According to the latest report from Menlo Security Being one of the top choices as an attack vector is probably not a contest that any of the platforms want to win. Regrettably, for Microsoft, MS Office will not only persist to be the attacker’s vector of choice, but it will also be the platform for exploiting the vulnerabilities.
After the 360 Total Security blogged about the first Advanced Persistent Threat (APT) campaign that outlines its attack with an Office document embedding a newly discovered Internet Explorer 0-day exploit. The Menlo Security researchers required to understand why some of the attackers were using the malicious Office documents for endpoint the exploitation.

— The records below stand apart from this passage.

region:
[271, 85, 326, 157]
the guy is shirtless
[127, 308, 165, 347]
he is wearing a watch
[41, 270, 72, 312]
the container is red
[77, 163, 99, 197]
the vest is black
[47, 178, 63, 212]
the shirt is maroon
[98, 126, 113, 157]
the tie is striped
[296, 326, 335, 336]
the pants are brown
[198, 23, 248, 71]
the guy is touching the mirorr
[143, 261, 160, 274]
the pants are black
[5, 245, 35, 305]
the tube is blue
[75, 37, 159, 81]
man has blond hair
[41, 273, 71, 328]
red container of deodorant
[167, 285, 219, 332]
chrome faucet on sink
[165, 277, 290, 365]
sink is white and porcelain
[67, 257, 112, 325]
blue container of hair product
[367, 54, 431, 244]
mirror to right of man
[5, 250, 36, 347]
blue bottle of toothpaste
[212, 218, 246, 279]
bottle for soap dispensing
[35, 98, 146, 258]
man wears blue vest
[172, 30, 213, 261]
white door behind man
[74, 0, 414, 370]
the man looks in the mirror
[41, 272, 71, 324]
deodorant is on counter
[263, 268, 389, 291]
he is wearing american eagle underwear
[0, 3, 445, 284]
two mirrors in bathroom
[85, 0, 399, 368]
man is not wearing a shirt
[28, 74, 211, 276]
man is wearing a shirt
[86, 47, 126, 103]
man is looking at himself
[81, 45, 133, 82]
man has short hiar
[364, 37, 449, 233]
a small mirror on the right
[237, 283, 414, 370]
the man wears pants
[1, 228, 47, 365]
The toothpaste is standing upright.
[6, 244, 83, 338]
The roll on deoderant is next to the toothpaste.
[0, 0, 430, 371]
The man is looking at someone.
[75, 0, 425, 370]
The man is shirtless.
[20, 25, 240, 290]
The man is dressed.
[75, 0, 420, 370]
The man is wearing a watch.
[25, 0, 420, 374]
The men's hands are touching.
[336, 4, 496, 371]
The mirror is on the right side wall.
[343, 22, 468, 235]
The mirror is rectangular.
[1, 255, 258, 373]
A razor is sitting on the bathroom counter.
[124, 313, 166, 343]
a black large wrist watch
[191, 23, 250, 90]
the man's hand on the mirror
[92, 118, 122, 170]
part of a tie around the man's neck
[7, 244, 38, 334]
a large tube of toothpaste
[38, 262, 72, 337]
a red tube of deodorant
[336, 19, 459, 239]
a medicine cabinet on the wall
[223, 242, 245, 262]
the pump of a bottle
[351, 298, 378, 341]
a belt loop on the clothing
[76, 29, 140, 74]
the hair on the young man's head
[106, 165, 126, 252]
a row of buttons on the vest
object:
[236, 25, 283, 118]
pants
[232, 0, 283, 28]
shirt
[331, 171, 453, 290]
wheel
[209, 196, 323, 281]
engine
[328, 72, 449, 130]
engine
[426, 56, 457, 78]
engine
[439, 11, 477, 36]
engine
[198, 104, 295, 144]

Malicious Microsoft Office documents have attached to emails as an attack delivery mechanism which is not new, but according to the report, Microsoft Office: The New Platform for Exploiting Zero-Days detailed the latest examples of the increasing complexity of methods which is being used and also highlighted the need for a more foolproof approach towards the security.
While the paper was being drafted, a latest zero-day exploit CVE-2018-5002 was automatically disclosed, though all two Flash zero-day vulnerabilities will continue to be exploited in the wild.
The report also stated that there is likely to be a boost in attacks through the malevolent email attachments by using the stealthily embedded, remotely hosted malicious mechanism that leverage applications and also the operating system vulnerabilities, both new and old.
However, researchers did find some new attack methods. One is the use of entrenched which remotely hosted the malicious components exploiting app and also OS vulnerabilities in the Word documents which delivering zero-day exploits.
Though the Microsoft Word is one of the leading cloud office-productivity platforms, and its popularity is likely to grow. It will most probably continue to be the attackers’ vector of choice and also the platform most often used to develop vulnerabilities.
In the latest report, the researchers initiate that nearly all recent zero-day attacks have been delivered through the Microsoft Word. With CVE-2018-8174 and CVE-2018-5002, the attackers leveraged Word as a vector to exploit the Adobe Flash Player and also the Internet Explorer. Since by using Word as the vector, the attackers were easily able to exploit a web browser, if it is not even the default browser, and also exploiting Flash, although Flash is blocked by most enterprises.
The report concluded that Microsoft is thus undoubtedly going to become the platform that some of the attackers leverage most only to deliver their zero-day exploits.